- Born: 15 February 1902 Bodbiskhevi, Signagi district, Georgia
- Died: 15 August 1994 (aged 92) Tbilisi, Georgia
- Education: Tbilisi State University
- Scientific career
- Fields: Psychiatry Neuromorphology
- Workplaces: Tbilisi State Medical University M.M. Asatiani Scientific Research Institute of Psychiatry

= Avlipi Zurabashvili =

Georgian psychiatrist and neuromorphologist

Avlipi Zurabashvili (ავლიპი ზურაბაშვილი; February 15, 1902 – August 15, 1994) was a prominent Georgian psychiatrist and neuromorphologist. Doctor of Medicine (1937), professor (1942), member of the Georgian Academy of Sciences (1955), members of the USSR Academy of Medical Sciences (1960). Is one of the pioneer researchers in Georgia into the ontogeny of the human CNS.

==Biography==
Avlipi Zurabashvili was born on 15 February 1902 in the village of Bodbiskhevi, Signagi district, Georgia. In 1920 he finished the Tbilisi Technical High School, and in 1927 the medical faculty of Tbilisi State University. In 1927–1930 he served as an intern, and later assistant, at the chair of psychiatry of the same University. Between 1930 and 1938 Zurabashvili was post-graduate, and later senior researcher, at the Pavlov Institute of Physiology and the Bekhterev Psychoneurological Institute in Leningrad.

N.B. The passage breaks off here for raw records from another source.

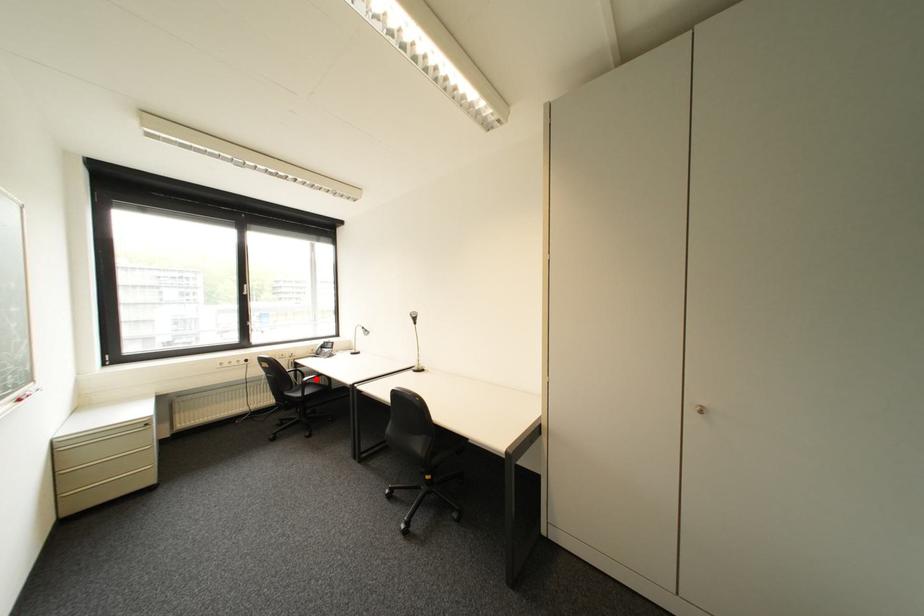
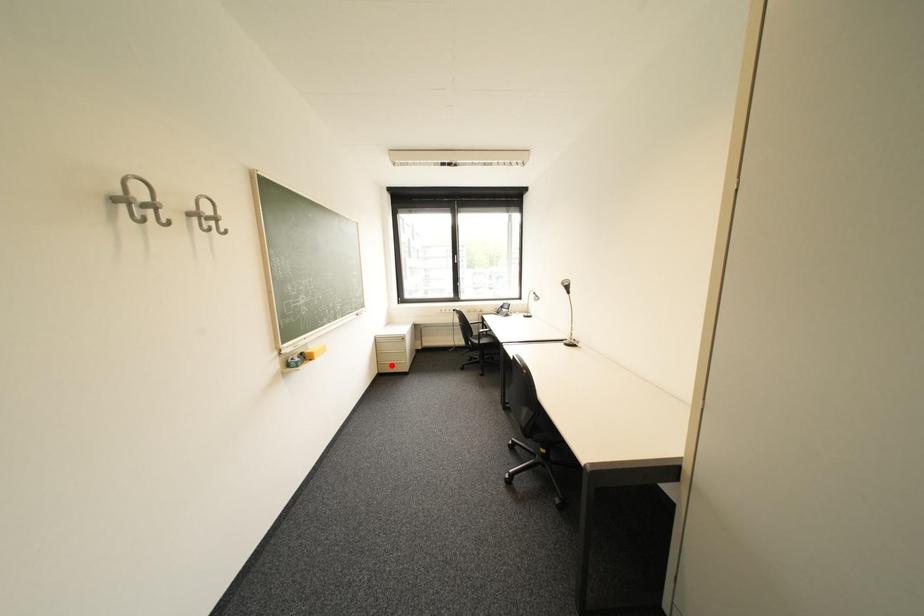
I am providing you with two images of the same scene from different viewpoints. A red point is marked on the first image and another point is marked on the second image. Is the red point in image1 aligned with the point shown in image2?

No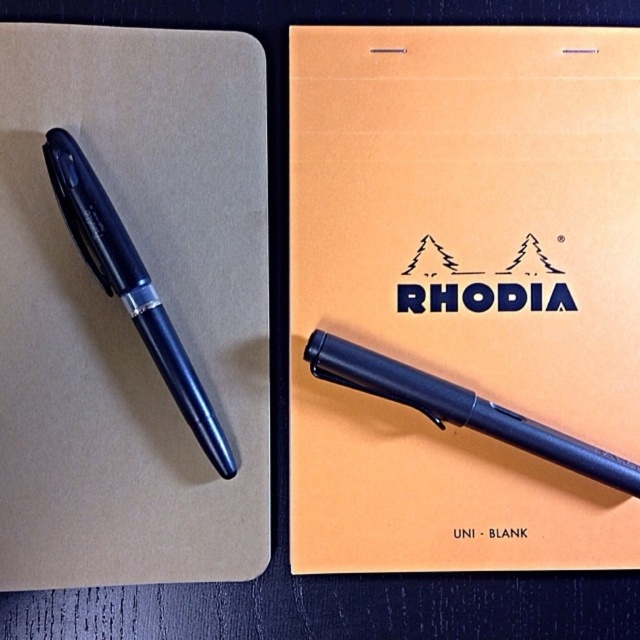
Question: Which object is positioned farthest from the orange matte paper at upper center?

Choices:
 (A) matte black pen at center
 (B) matte black pen at left

Answer: (B)

Question: From the image, what is the correct spatial relationship of orange matte paper at upper center in relation to matte black pen at left?

Choices:
 (A) above
 (B) below

Answer: (A)

Question: Is matte brown notepad at left further to camera compared to matte black pen at center?

Choices:
 (A) yes
 (B) no

Answer: (B)

Question: Which point is farther to the camera?

Choices:
 (A) matte black pen at left
 (B) matte brown notepad at left

Answer: (B)

Question: Among these points, which one is nearest to the camera?

Choices:
 (A) (58, 257)
 (B) (125, 285)

Answer: (B)

Question: Is matte brown notepad at left positioned at the back of matte black pen at left?

Choices:
 (A) yes
 (B) no

Answer: (A)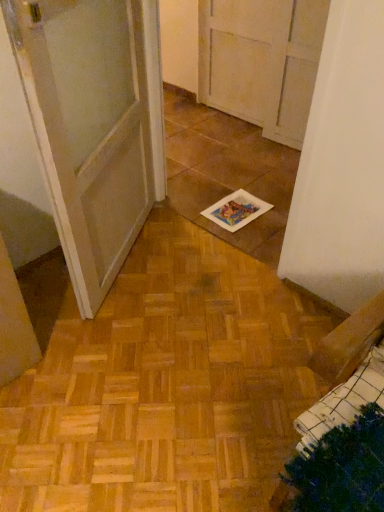
Question: Looking at their shapes, would you say white paper at center is wider or thinner than white glossy door at center?

Choices:
 (A) wide
 (B) thin

Answer: (A)

Question: Considering their positions, is white paper at center located in front of or behind white glossy door at center?

Choices:
 (A) front
 (B) behind

Answer: (B)

Question: In terms of height, does white paper at center look taller or shorter compared to white glossy door at center?

Choices:
 (A) tall
 (B) short

Answer: (B)

Question: From the image's perspective, is white glossy door at center located above or below white paper at center?

Choices:
 (A) above
 (B) below

Answer: (A)

Question: Is white glossy door at center to the left or to the right of white paper at center in the image?

Choices:
 (A) right
 (B) left

Answer: (B)

Question: Do you think white glossy door at center is within white paper at center, or outside of it?

Choices:
 (A) inside
 (B) outside

Answer: (B)

Question: Looking at their shapes, would you say white glossy door at center is wider or thinner than white paper at center?

Choices:
 (A) thin
 (B) wide

Answer: (A)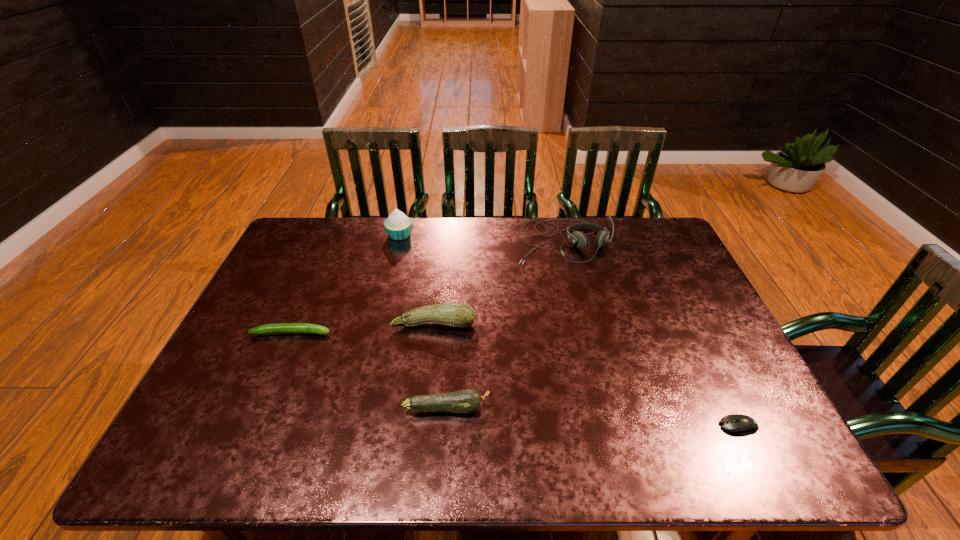
In order to click on free spot between the headset and the computer mouse in this screenshot , I will do `click(651, 334)`.

I want to click on vacant area between the fifth tallest object and the fifth object from left to right, so click(x=427, y=287).

Locate an element on the screen. The width and height of the screenshot is (960, 540). free space that is in between the fourth tallest object and the shortest zucchini is located at coordinates (370, 370).

Find the location of a particular element. free space that is in between the second tallest object and the third tallest object is located at coordinates (499, 282).

Where is `blank region between the fourth shortest object and the fifth tallest object`? blank region between the fourth shortest object and the fifth tallest object is located at coordinates (363, 328).

Identify the location of vacant space that's between the rightmost object and the fifth shortest object. This screenshot has width=960, height=540. (651, 334).

At what (x,y) coordinates should I click in order to perform the action: click on unoccupied area between the headset and the shortest zucchini. Please return your answer as a coordinate pair (x, y). The width and height of the screenshot is (960, 540). Looking at the image, I should click on (427, 287).

Where is `vacant area that lies between the fifth object from left to right and the fourth shortest object`? vacant area that lies between the fifth object from left to right and the fourth shortest object is located at coordinates (499, 282).

Where is `object that stands as the third closest to the second tallest zucchini`? object that stands as the third closest to the second tallest zucchini is located at coordinates (579, 239).

In order to click on the closest object to the second object from right to left in this screenshot , I will do `click(453, 314)`.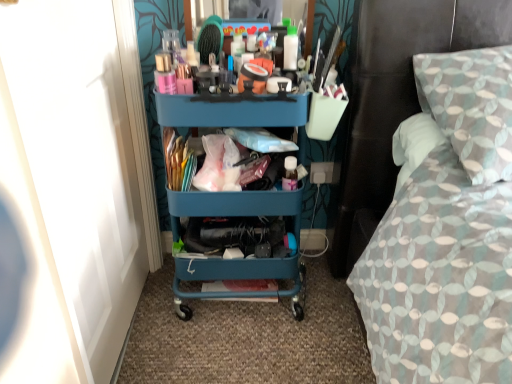
This screenshot has height=384, width=512. Find the location of `blank space situated above teal plastic cart at center (from a real-world perspective)`. blank space situated above teal plastic cart at center (from a real-world perspective) is located at coordinates (233, 83).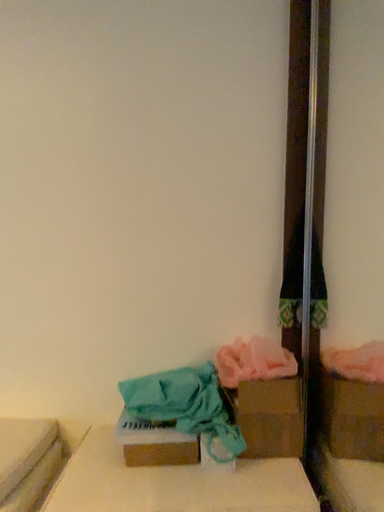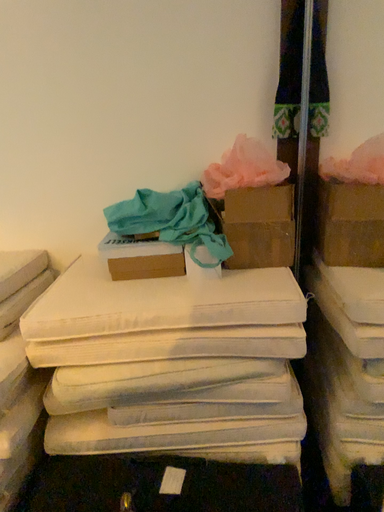
Question: Which way did the camera rotate in the video?

Choices:
 (A) rotated upward
 (B) rotated downward

Answer: (B)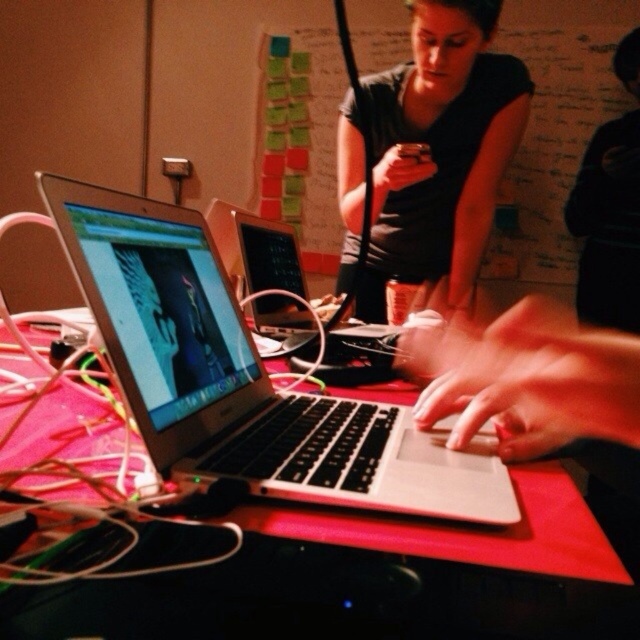
Looking at this image, which of these two, pink fabric at center or silver metallic laptop at center, stands shorter?

With less height is pink fabric at center.

Does point (259, 548) come behind point (253, 225)?

That is False.

This screenshot has width=640, height=640. Identify the location of pink fabric at center. (296, 604).

Does point (637, 170) lie behind point (252, 291)?

Yes, point (637, 170) is behind point (252, 291).

Can you confirm if black fabric shirt at upper center is thinner than silver metallic laptop at center?

Indeed, black fabric shirt at upper center has a lesser width compared to silver metallic laptop at center.

I want to click on black fabric shirt at upper center, so click(609, 209).

Who is taller, silver/black laptop at center or smooth skin hands at center?

Standing taller between the two is silver/black laptop at center.

Is silver/black laptop at center smaller than smooth skin hands at center?

Yes, silver/black laptop at center is smaller than smooth skin hands at center.

Between point (474, 484) and point (488, 330), which one is positioned in front?

Point (474, 484)

You are a GUI agent. You are given a task and a screenshot of the screen. Output one action in this format:
    pyautogui.click(x=<x>, y=<y>)
    Task: Click on the silver/black laptop at center
    
    Given the screenshot: What is the action you would take?
    pyautogui.click(x=243, y=378)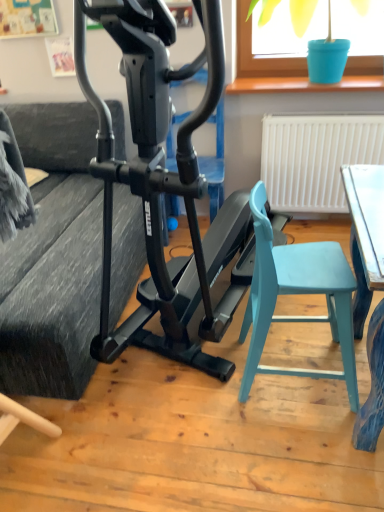
Question: From the image's perspective, is light blue plastic chair at lower right located beneath black matte stationary bicycle at center?

Choices:
 (A) yes
 (B) no

Answer: (A)

Question: Is light blue plastic chair at lower right shorter than black matte stationary bicycle at center?

Choices:
 (A) yes
 (B) no

Answer: (A)

Question: Considering the relative sizes of light blue plastic chair at lower right and black matte stationary bicycle at center in the image provided, is light blue plastic chair at lower right wider than black matte stationary bicycle at center?

Choices:
 (A) no
 (B) yes

Answer: (A)

Question: Is light blue plastic chair at lower right closer to the viewer compared to black matte stationary bicycle at center?

Choices:
 (A) yes
 (B) no

Answer: (B)

Question: Is light blue plastic chair at lower right with black matte stationary bicycle at center?

Choices:
 (A) yes
 (B) no

Answer: (B)

Question: In terms of width, does blue plastic bucket at upper right look wider or thinner when compared to black matte stationary bicycle at center?

Choices:
 (A) wide
 (B) thin

Answer: (B)

Question: Is point click(x=284, y=57) positioned closer to the camera than point click(x=102, y=324)?

Choices:
 (A) closer
 (B) farther

Answer: (B)

Question: Considering their positions, is blue plastic bucket at upper right located in front of or behind black matte stationary bicycle at center?

Choices:
 (A) behind
 (B) front

Answer: (A)

Question: Considering the positions of blue plastic bucket at upper right and black matte stationary bicycle at center in the image, is blue plastic bucket at upper right bigger or smaller than black matte stationary bicycle at center?

Choices:
 (A) big
 (B) small

Answer: (B)

Question: Considering the positions of point (109, 340) and point (241, 51), is point (109, 340) closer or farther from the camera than point (241, 51)?

Choices:
 (A) farther
 (B) closer

Answer: (B)

Question: Looking at their shapes, would you say black matte stationary bicycle at center is wider or thinner than blue plastic bucket at upper right?

Choices:
 (A) wide
 (B) thin

Answer: (A)

Question: Which is correct: black matte stationary bicycle at center is inside blue plastic bucket at upper right, or outside of it?

Choices:
 (A) inside
 (B) outside

Answer: (B)

Question: From a real-world perspective, relative to blue plastic bucket at upper right, is black matte stationary bicycle at center vertically above or below?

Choices:
 (A) above
 (B) below

Answer: (B)

Question: In terms of width, does light blue plastic chair at lower right look wider or thinner when compared to black matte stationary bicycle at center?

Choices:
 (A) thin
 (B) wide

Answer: (A)

Question: Would you say light blue plastic chair at lower right is to the left or to the right of black matte stationary bicycle at center in the picture?

Choices:
 (A) left
 (B) right

Answer: (B)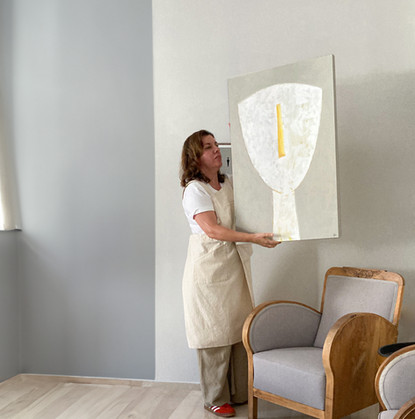
Locate an element on the screen. Image resolution: width=415 pixels, height=419 pixels. curtain is located at coordinates (7, 226).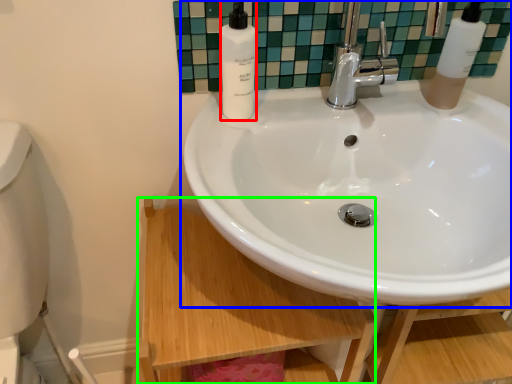
Question: Which is nearer to the soap dispenser (highlighted by a red box)? sink (highlighted by a blue box) or counter top (highlighted by a green box).

Choices:
 (A) sink
 (B) counter top

Answer: (A)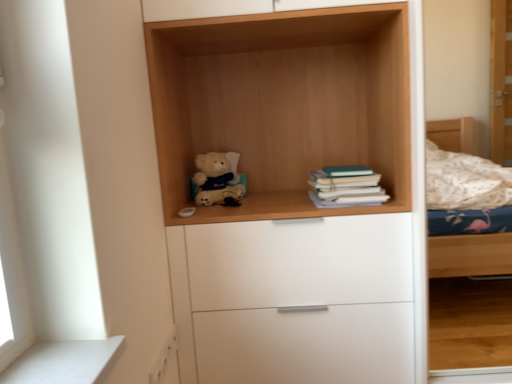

Zurabashvili is the author of basic studies in the fine structure of the brain, the reversibility of nervous cell lesions, pathopsychology, personology and pathopersonology that have received international recognition. He is the founder of the school of Georgian psychiatrist, widely known in this country and beyond its borders. Zurabashvili has 400 studies to his credit, published in Georgian, Russian, French, English, German, Italian, and other languages, including 22 monographs. Among his numerous pupils 80 are candidates and 40 doctors of science, as well as professors and members of scientific academies.

It should be emphasized that Zurabashvili initiated a special line of research in neuromorphology, termed «synaptoarchitectonics» and «pathosynaptoarchitectonics», and in 1947 he published, for the first time, a generalizing study: The Synapses (in Russian).